===== Отрывок =====
Итак, угрюмцем с тяжёлым взглядом и перекошенным ртом сделали Данте последующие, более поздние поколения – даже несмотря на то, что современники отмечали и печальный лик, и печальную судьбу поэта. Но у потомков это предстало в гипертрофированном виде.

А ТЕПЕРЬ ВЕРНЁМСЯ К БУЛГАКОВУ. Многие литературоведы отмечают особое богатство языка «Мастера и Маргариты», где высокая, книжная лексика, утончённая стилистика соседствуют с лексикой простонародной. Булгаковский опыт работы в журналистике, безусловно, обогатил его литературный язык лексикой улицы, подворотен, жаргонизмами и арготизмами.

На этом основании автор «альтернативного прочтения» последнего булгаковского романа Альфред Барков, анализируя стилевые особенности повествования в «Мастере и Маргарите», делает неожиданный вывод о том, что рассказчиком в романе выступает не кто иной, как… Коровьев:

«Ввиду ограниченности объема статьи приведу лишь некоторые факты: "Дурацкие речи"; "Занявшись паскудным котом"; "Регент его надул, ничего не крикнул"; "Качеством своей провизии Грибоедов бил любой ресторан в Москве, как хотел"; "Иван Николаевич грохнулся и разбил колено"; "Омерзительный переулок"; "Всякий посетитель, если он, конечно, был не вовсе тупицей, попав в Грибоедова, сразу же соображал..."
Этот ряд можно продолжить; но уже ясно, что сами эти жаргонные выражения характеризуют по-своему образную и выразительную речь, свидетельствующую о неординарности этого опустившегося персонажа».

Разумеется, вывод этот можно назвать смехотворным. С таким же успехом мы можем отождествить рассказчика и с Понтием Пилатом, поскольку автор-повествователь вставляет в канву своей речи ставшую уже крылатой фразу: «О боги, боги мои, яду мне, яду!..». Например, при описании яств в доме Грибоедова. Или, уже без упоминания яда, так начинается глава 32 – «Прощение и вечный приют»:

«Боги, боги мои! Как грустна вечерняя земля!».

Просто Булгаков в роли рассказчика полифоничен, тон, манера, интонации его изменяются в зависимости от описываемой ситуации. Однако же Барков подметил точно: в этих интонациях нередко слышатся коровьевские нотки. Так, литературовед В. Лакшин пишет:

«Очищенная от штампов и пошлости стремительная «газетность» речи убивала велеречивую книжность и вошла как важная краска в обаяние языка Булгакова. Живые восклицания, словечки улицы и коммунальной квартиры не роняли достоинства слога»…

К этому я и веду. Все мы привыкли воспринимать «Божественную комедию» как монументальное, величественное произведение, которому в музыке созвучна симфония или, скажем, органный хорал. На самом же деле такое представление в определённой степени примитивно и узко.
===== Данные упражнения =====
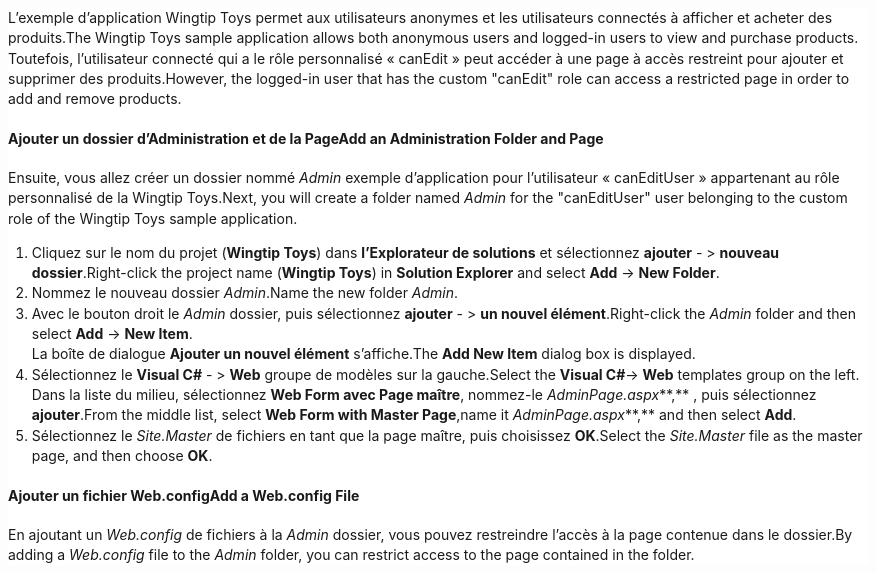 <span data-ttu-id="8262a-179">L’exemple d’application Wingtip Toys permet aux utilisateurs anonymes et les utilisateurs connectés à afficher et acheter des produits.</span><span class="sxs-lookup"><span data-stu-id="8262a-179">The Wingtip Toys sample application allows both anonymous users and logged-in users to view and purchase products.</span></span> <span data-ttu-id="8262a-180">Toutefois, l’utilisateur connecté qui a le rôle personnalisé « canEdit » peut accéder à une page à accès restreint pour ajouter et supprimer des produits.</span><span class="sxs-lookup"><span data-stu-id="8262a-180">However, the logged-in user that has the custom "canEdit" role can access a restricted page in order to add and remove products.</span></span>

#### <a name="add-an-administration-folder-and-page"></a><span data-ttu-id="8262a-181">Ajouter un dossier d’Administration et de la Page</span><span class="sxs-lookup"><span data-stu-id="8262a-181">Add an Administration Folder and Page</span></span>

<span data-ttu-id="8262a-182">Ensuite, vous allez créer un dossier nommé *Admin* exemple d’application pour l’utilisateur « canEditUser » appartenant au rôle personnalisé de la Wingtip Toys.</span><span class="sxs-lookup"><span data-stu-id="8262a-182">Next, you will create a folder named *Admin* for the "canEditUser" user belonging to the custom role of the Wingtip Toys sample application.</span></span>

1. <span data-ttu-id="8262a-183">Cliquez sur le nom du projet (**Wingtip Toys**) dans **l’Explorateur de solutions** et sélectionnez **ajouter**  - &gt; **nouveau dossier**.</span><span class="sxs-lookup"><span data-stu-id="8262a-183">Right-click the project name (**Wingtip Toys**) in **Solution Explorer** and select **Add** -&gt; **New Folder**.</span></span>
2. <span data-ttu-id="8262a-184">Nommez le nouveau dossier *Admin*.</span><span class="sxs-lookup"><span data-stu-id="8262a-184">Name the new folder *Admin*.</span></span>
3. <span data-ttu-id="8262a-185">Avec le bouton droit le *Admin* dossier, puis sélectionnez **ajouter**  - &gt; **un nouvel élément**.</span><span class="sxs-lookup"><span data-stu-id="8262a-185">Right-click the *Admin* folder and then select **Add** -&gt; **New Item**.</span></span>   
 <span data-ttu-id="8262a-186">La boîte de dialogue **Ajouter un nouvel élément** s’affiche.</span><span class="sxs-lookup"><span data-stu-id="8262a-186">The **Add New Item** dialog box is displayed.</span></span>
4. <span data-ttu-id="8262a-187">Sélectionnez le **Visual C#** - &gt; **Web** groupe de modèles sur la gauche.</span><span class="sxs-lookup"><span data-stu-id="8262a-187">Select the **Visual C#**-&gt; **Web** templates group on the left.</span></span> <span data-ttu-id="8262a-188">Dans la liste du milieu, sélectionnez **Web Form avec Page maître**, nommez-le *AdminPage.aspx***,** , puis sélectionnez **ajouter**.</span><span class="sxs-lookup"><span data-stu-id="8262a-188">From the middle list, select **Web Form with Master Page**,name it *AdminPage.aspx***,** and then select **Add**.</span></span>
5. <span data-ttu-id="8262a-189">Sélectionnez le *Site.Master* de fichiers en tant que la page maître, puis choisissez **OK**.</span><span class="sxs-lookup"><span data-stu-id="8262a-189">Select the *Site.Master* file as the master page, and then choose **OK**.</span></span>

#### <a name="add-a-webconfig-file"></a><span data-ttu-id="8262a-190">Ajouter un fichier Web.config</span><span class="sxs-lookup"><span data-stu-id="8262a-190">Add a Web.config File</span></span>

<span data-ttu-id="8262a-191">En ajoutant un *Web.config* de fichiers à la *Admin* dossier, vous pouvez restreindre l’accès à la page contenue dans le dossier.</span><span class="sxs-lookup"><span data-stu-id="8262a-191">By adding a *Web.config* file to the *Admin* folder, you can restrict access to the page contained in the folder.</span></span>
=====
■ **Что сделать**
1. Какая глава начинается словами «Боги, боги мои! Как грустна вечерняя земля!» согласно отрывку о языке «Мастера и Маргариты»?
2. Продолжите отрывок о языке Булгакова и Данте сразу после его последнего предложения.
Записи здесь не понадобятся.

■ **Ответы**
1. Глава 32 – «Прощение и вечный приют».

2.
НАЧНЁМ С ТОГО, ЧТО ДАНТЕ АЛИГЬЕРИ является создателем современного литературного итальянского языка. Это утверждение стало уже общим местом в среде литературоведов. Но далеко не все понимают его истинный смысл. Поэтому обратимся к одному из серьёзнейших исследователей Данте – Алексею Карповичу Дживелегову, который отмечал, что язык «Комедии» резко отличается от языка всех остальных произведений Данте. Дживелегов пишет:

«…Главное различие между стихами “Новой жизни” и канцон и стихами “Комедии” – в словаре. Он неизмеримо богаче и неизмеримо менее изыскан. В нём много народных слов и оборотов, много упрощённостей, немыслимых в канцоне, много, если угодно, небрежностей в стихе и синтаксисе. Народные речения то и дело находят место даже в последней кантике, наиболее торжественной из трёх».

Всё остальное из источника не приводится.